* Required task 1
Rewrite the dataset records starting at the line containing "pose: elev=208.9 azim=3.3" and ending at the end of the records, replacing "dist" with "distance" and leaving everything else unchanged.

* Excerpted text
“I’ve never believed in the idea of an innocent bystander. The act of watching changes what happens. Just because you don’t touch anything doesn’t mean you are exempt. You might be tempted to forgive me for being just fifteen, in over my head, for not knowing what to do, for not understanding, yet, the way even the tiniest choices domino, until you’re irretrievably grown up, the person you were always going to be. Or in Marlena’s case, the person you’ll never have the chance to be. The world doesn’t care that you’re just a girl.”
Dates read: January 30- February 2, 2017
Rating: 6/10
When you think about it, we usually meet our friends for the most stupidly mundane reasons. A girl who was a friend of mine in high school was someone I’d made friends with in first grade because we were always at the end of the tallest-to-shortest line together. My friend Kailey and I became friends because I just happened to be one of the first people she met when she moved to my school district in fifth grade. One of my closest friends in college was someone who’d become close to my then-boyfriend through the Greek system and we just all started hanging out together. It’s strange to think that people who have been huge parts of my life are people I very well would never have known if not for mere accidents of geography and chance.

* Required task 2
Answer these questions about the book review:
(a) What rating does the review give?
(b) Why were the writer and the first-grade friend always together?
(c) In what grade did Kailey move to the writer's school district?

Dataset records
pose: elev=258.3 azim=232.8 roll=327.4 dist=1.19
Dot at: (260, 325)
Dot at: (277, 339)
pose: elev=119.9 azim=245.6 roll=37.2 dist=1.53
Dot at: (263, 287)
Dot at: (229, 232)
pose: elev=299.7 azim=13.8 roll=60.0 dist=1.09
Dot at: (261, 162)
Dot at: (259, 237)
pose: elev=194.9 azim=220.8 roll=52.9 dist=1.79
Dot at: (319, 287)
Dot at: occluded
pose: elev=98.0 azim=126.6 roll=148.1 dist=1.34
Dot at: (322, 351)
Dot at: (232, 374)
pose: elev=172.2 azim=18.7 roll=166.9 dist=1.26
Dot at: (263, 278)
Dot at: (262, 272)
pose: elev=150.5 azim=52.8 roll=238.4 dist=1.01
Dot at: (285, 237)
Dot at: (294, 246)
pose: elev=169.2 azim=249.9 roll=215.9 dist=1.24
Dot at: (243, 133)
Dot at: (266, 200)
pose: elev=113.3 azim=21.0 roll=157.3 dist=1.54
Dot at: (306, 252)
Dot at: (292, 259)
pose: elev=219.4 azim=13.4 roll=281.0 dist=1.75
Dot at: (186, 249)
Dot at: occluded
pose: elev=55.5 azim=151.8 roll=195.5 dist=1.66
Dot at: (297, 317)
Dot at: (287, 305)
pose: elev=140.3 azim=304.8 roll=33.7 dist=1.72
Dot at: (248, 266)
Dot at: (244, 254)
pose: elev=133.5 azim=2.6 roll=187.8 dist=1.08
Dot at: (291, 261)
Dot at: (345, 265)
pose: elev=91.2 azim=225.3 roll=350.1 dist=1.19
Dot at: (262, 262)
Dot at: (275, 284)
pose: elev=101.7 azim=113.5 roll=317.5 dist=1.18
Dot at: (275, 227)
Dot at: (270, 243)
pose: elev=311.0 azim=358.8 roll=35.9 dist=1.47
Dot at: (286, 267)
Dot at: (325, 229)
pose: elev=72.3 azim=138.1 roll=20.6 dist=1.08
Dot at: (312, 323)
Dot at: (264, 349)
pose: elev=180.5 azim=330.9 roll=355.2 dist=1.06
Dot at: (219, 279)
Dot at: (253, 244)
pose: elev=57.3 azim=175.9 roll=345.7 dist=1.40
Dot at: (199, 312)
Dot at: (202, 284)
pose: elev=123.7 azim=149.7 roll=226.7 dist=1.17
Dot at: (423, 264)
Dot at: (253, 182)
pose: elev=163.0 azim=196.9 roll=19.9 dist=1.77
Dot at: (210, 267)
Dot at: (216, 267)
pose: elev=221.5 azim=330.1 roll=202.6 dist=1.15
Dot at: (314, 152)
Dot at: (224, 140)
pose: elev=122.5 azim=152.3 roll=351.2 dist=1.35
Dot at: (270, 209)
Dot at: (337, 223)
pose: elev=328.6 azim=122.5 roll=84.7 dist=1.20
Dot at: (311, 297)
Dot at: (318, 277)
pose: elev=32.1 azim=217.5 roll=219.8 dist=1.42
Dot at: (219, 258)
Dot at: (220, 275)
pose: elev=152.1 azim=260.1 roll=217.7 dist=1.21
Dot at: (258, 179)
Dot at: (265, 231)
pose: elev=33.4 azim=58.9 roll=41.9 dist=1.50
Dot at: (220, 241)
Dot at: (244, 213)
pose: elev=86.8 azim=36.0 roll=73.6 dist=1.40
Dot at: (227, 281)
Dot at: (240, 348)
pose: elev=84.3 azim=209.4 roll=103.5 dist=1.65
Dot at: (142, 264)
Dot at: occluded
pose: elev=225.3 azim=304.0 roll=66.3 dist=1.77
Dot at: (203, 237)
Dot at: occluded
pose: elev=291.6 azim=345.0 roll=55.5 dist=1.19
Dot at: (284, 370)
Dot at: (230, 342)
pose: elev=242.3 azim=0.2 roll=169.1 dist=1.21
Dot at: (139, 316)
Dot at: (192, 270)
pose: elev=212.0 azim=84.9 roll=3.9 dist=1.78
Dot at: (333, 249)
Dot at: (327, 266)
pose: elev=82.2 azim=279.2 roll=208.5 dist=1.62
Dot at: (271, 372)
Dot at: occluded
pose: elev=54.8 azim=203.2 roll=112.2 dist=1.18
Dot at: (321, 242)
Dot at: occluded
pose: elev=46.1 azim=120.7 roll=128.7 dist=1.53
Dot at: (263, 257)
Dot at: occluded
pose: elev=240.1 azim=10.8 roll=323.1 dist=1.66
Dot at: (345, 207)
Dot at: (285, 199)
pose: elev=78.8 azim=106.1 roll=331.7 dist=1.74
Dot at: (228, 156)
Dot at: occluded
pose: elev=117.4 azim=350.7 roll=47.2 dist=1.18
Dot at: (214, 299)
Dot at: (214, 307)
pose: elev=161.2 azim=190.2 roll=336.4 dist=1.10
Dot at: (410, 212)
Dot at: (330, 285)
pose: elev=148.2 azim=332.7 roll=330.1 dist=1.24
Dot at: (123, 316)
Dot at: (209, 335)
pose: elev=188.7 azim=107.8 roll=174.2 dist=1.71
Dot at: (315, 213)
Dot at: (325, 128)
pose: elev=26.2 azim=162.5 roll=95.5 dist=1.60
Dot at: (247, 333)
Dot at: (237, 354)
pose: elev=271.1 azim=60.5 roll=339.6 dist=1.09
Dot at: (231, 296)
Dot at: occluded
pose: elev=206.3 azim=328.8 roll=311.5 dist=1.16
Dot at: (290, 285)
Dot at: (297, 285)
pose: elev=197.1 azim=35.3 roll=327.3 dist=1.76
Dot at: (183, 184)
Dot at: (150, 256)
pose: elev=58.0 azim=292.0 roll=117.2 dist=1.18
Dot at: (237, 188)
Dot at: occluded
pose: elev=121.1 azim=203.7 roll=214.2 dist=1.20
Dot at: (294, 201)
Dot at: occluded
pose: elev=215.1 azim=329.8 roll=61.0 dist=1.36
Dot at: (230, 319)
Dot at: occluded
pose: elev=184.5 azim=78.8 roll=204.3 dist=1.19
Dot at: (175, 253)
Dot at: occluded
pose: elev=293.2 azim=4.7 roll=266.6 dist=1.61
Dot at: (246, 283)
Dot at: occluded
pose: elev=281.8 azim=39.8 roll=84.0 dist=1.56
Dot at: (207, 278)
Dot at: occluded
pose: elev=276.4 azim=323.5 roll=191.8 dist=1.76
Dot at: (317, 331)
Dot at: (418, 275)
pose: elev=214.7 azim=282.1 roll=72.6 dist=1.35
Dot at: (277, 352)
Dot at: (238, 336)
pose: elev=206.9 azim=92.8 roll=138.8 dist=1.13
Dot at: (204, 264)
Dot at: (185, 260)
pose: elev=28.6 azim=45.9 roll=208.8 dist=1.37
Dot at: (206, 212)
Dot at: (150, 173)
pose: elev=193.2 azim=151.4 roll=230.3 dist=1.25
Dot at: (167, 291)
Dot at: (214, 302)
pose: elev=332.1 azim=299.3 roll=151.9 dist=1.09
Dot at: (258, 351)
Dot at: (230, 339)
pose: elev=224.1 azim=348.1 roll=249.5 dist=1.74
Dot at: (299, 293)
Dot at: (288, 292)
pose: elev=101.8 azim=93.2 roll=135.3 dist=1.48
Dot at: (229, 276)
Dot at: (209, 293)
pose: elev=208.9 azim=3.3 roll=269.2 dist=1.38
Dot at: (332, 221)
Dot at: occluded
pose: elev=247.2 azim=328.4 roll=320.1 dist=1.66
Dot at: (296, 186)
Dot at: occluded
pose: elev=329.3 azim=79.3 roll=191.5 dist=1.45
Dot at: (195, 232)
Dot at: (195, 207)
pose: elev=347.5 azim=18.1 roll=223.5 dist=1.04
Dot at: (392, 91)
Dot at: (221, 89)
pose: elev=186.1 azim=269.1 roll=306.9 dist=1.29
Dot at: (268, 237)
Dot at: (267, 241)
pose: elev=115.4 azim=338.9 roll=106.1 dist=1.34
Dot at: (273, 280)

* Right answer 1
pose: elev=208.9 azim=3.3 roll=269.2 distance=1.38
Dot at: (332, 221)
Dot at: occluded
pose: elev=247.2 azim=328.4 roll=320.1 distance=1.66
Dot at: (296, 186)
Dot at: occluded
pose: elev=329.3 azim=79.3 roll=191.5 distance=1.45
Dot at: (195, 232)
Dot at: (195, 207)
pose: elev=347.5 azim=18.1 roll=223.5 distance=1.04
Dot at: (392, 91)
Dot at: (221, 89)
pose: elev=186.1 azim=269.1 roll=306.9 distance=1.29
Dot at: (268, 237)
Dot at: (267, 241)
pose: elev=115.4 azim=338.9 roll=106.1 distance=1.34
Dot at: (273, 280)

* Right answer 2
(a) 6/10
(b) They were always at the end of the tallest-to-shortest line together.
(c) Fifth grade